Dec 31, 2008 News
Regional Health Officer (RHO) of Region Seven, Merlene Ferrier, yesterday sought to “clear the air” on a recent report which suggested that officials of the Bartica Hospital failed to facilitate a patient’s transfer to the Georgetown Public Hospital Corporation (GPHC).
According to an article published in last Sunday’s edition of this newspaper, a resident of Bartica, Beverly Constantine, related that her mother, Gladys Constantine, after becoming injured was taken to the Bartica Hospital for medical attention.
The woman related that nurses at the medical institution had informed her that her mother had to be transferred to the GPHC since that hospital (Bartica) was incapable of dealing with her mother’s injury.
The woman had disclosed that although she had told the nurses that she could not afford to have her mother taken to the city, the hospital offered no assistance, a notion which was categorically refuted by the RHO.
Offering her version of what transpired, Ferrier said that the patient arrived at the hospital around 22:30 hours on December 24, with relatives who related that the 62-year-old woman had fallen a few days ago and was experiencing some pain.
Ferrier divulged that an x-ray was done on the patient and the attending doctor had written a referral for the patient to seek further attention at the GPHC.
But according to the RHO, “On many occasions the hospital would stand the cost of referrals for some patients—patients who are either critical or are a matter of life or death cases.”
She further related that once it is recognised that relatives can take a patient to seek further medical attention, the doctor would usually advise them to do so.
However, it was noted that the relatives’ intervention in the case of the injured Constantine was encouraged since there was also a shortage of nurses on duty at the institution because of the Christmas holidays.
The senior health official said that the relatives opt to take the woman home the night she was examined and had informed the doctor that they would take the patient to the GPHC the following day.
The very night Ferrier said that a relative informed her that the patient was experiencing pain thus causing her (Ferrier) to advise the relative to bring the patient back to the hospital or call the hospital and seek some guidance.
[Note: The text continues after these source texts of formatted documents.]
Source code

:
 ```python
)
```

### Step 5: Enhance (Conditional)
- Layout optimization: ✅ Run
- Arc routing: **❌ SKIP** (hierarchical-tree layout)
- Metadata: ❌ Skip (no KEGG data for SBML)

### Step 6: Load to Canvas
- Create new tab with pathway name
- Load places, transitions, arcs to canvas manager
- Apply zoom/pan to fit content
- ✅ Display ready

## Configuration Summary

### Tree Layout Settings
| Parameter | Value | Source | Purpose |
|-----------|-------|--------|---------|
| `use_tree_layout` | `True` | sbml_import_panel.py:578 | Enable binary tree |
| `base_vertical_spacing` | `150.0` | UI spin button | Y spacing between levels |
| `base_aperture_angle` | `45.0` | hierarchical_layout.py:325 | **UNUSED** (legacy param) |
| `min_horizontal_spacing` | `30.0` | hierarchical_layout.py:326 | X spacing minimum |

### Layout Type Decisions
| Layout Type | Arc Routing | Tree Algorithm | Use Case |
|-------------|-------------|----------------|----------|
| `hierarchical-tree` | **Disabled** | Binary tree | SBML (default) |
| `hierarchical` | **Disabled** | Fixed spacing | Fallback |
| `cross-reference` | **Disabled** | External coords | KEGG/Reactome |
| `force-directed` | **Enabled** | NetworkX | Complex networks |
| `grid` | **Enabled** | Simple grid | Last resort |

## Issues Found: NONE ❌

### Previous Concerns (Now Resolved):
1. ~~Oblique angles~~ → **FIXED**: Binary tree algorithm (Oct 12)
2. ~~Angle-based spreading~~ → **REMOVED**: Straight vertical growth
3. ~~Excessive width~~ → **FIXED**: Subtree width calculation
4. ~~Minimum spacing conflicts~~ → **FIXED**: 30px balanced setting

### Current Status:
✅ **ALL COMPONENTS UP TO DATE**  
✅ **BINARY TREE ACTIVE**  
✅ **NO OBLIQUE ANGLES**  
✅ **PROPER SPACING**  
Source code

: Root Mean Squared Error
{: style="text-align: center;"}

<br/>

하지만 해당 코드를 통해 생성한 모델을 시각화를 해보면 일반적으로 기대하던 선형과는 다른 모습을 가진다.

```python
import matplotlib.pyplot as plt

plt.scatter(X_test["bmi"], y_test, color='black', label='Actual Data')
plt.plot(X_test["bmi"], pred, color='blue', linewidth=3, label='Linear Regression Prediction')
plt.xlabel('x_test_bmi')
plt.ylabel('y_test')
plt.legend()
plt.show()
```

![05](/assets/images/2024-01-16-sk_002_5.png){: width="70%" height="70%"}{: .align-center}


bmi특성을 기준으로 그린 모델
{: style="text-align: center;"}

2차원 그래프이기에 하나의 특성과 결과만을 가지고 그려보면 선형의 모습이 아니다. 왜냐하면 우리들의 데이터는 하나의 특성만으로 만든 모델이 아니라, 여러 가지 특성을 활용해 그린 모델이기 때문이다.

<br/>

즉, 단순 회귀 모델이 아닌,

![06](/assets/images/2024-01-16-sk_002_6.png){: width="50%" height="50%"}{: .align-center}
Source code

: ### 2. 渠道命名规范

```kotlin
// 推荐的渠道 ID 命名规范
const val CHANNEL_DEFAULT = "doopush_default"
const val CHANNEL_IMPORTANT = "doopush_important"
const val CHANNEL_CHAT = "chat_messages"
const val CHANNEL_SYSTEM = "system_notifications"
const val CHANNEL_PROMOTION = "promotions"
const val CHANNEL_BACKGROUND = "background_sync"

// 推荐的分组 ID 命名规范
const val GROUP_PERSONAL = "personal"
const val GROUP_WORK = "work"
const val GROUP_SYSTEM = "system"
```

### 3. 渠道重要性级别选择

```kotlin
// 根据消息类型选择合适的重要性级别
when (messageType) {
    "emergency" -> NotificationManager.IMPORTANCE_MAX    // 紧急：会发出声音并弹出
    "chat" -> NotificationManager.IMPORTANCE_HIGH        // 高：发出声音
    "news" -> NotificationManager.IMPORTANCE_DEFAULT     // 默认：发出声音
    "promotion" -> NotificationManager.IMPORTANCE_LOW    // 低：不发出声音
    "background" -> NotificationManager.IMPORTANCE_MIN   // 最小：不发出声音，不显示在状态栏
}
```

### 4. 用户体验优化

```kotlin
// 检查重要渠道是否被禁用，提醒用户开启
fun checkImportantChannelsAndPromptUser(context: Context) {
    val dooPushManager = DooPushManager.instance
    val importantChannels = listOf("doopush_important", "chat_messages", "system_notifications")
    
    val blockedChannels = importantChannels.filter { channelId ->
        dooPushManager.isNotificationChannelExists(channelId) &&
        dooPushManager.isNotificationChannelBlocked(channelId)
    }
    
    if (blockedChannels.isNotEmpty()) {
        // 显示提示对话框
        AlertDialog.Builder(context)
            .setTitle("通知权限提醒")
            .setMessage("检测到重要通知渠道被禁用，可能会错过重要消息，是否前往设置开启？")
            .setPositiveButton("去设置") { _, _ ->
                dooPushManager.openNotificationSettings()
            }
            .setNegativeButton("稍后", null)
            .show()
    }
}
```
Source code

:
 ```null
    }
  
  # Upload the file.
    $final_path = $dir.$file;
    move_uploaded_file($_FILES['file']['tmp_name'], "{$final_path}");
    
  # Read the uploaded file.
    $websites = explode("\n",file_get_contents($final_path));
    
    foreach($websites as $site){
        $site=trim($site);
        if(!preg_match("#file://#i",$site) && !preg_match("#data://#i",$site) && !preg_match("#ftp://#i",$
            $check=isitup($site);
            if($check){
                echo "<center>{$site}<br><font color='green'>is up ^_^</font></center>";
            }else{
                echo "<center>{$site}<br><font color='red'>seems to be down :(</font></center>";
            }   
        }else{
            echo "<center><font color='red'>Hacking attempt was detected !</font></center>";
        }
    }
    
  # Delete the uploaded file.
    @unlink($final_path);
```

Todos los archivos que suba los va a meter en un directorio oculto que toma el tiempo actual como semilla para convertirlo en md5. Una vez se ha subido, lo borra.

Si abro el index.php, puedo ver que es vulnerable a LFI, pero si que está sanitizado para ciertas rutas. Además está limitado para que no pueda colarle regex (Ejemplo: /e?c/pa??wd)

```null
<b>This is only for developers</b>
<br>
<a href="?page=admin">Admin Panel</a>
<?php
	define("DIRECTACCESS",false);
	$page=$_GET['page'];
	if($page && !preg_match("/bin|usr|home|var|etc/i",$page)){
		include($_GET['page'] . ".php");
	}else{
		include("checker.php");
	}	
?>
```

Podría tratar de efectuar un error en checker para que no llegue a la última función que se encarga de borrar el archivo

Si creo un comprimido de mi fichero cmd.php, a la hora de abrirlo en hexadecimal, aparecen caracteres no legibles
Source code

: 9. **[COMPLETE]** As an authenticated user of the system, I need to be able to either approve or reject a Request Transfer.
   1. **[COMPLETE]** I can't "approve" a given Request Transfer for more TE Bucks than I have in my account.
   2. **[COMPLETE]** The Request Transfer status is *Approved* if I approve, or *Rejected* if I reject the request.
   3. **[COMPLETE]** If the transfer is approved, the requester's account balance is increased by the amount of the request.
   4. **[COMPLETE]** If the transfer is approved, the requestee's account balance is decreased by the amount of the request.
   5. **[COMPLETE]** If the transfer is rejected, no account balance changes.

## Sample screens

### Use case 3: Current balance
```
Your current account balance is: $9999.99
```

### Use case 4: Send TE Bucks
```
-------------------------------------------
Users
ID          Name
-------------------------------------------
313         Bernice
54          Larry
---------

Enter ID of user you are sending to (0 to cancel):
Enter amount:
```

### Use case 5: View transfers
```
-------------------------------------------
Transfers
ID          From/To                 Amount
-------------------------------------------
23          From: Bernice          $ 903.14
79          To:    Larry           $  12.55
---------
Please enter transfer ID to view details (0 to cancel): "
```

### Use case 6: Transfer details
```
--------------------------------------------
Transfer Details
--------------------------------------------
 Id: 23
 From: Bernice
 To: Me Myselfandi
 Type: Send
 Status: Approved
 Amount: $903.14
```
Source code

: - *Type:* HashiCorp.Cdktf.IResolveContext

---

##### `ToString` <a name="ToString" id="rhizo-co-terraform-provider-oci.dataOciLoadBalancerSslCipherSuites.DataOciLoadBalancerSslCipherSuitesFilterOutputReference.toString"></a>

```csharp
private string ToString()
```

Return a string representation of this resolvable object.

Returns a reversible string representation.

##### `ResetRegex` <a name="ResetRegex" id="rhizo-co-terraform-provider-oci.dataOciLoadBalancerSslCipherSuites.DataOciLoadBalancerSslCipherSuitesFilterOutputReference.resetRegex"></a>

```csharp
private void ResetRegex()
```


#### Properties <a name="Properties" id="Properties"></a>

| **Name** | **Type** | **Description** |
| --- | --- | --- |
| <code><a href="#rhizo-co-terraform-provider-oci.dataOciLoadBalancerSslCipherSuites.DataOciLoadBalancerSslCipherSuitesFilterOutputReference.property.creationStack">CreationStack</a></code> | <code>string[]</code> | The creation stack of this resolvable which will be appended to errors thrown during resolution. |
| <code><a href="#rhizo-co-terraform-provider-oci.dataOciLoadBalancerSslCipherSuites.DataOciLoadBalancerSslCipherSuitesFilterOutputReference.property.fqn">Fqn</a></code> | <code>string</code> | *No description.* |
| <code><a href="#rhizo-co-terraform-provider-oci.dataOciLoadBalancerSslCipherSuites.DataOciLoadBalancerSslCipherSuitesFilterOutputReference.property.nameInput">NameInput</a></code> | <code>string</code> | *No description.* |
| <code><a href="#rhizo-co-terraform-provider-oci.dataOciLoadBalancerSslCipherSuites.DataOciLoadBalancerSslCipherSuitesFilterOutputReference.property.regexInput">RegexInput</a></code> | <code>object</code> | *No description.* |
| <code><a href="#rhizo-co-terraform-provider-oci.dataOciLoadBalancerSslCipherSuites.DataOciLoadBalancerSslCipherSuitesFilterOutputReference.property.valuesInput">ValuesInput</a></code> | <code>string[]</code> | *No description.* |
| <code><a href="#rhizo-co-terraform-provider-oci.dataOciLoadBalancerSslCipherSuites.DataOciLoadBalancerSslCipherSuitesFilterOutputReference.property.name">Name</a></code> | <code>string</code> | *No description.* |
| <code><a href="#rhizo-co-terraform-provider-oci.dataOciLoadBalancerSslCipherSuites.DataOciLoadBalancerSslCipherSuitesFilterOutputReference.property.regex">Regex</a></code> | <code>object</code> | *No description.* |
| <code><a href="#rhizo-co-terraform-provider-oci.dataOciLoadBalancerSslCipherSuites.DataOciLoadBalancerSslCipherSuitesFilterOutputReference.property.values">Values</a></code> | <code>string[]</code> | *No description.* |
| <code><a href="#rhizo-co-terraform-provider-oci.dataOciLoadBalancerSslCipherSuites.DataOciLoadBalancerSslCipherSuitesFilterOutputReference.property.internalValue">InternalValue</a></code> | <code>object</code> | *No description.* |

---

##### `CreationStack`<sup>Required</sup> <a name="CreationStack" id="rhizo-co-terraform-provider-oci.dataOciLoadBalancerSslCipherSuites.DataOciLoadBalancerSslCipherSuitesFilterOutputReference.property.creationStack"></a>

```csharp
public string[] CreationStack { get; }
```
A nurse subsequently volunteered to visit the patient’s home and a stretcher was offered to assist with the transport of the woman the following day, Ferrier said, adding that the nurse had even offered the relatives to call an ambulance to assist the process.
“At no time at all during the course of our conversation did the relative ask for any financial help. There are occasions that we do offer such help to those who make a request but at no time at all did this relative ask…
“The next thing we knew is that we saw the article in the paper. Even after taking the patient to Georgetown some (people) would come in and ask for reimbursement or some assistance and either myself or the Regional Executive Officer (REO) would grant them this favour…either we reimburse them money or part of the money. “
According to the RHO, the hospital is only responsible for the patient if it is a dire emergency, noting that in the case of the injured patient the hospital was not obligated to facilitate the referral.
Health Minister Dr Leslie Ramsammy, in an attempt to justify the state of affairs, explained that there are two types of referrals that are customary within the health system.
“There are the referrals where the hospital has admitted a patient and the patient is the responsibility of the hospital, and the hospital has made a transfer to another hospital…that is not different from what you find right in Georgetown.
“Then there are those referrals that are made where a doctor has seen a patient as an out-patient and has provided treatment and made a referral for the patient to go someplace else; that is the responsibility of the patient and their family.”
However, in some cases, when either type of referral is made, particularly in hinterland areas, they are financed by the health system.
The Minister noted though that such cases occur from time to time, adding that each case is judged on its own merit.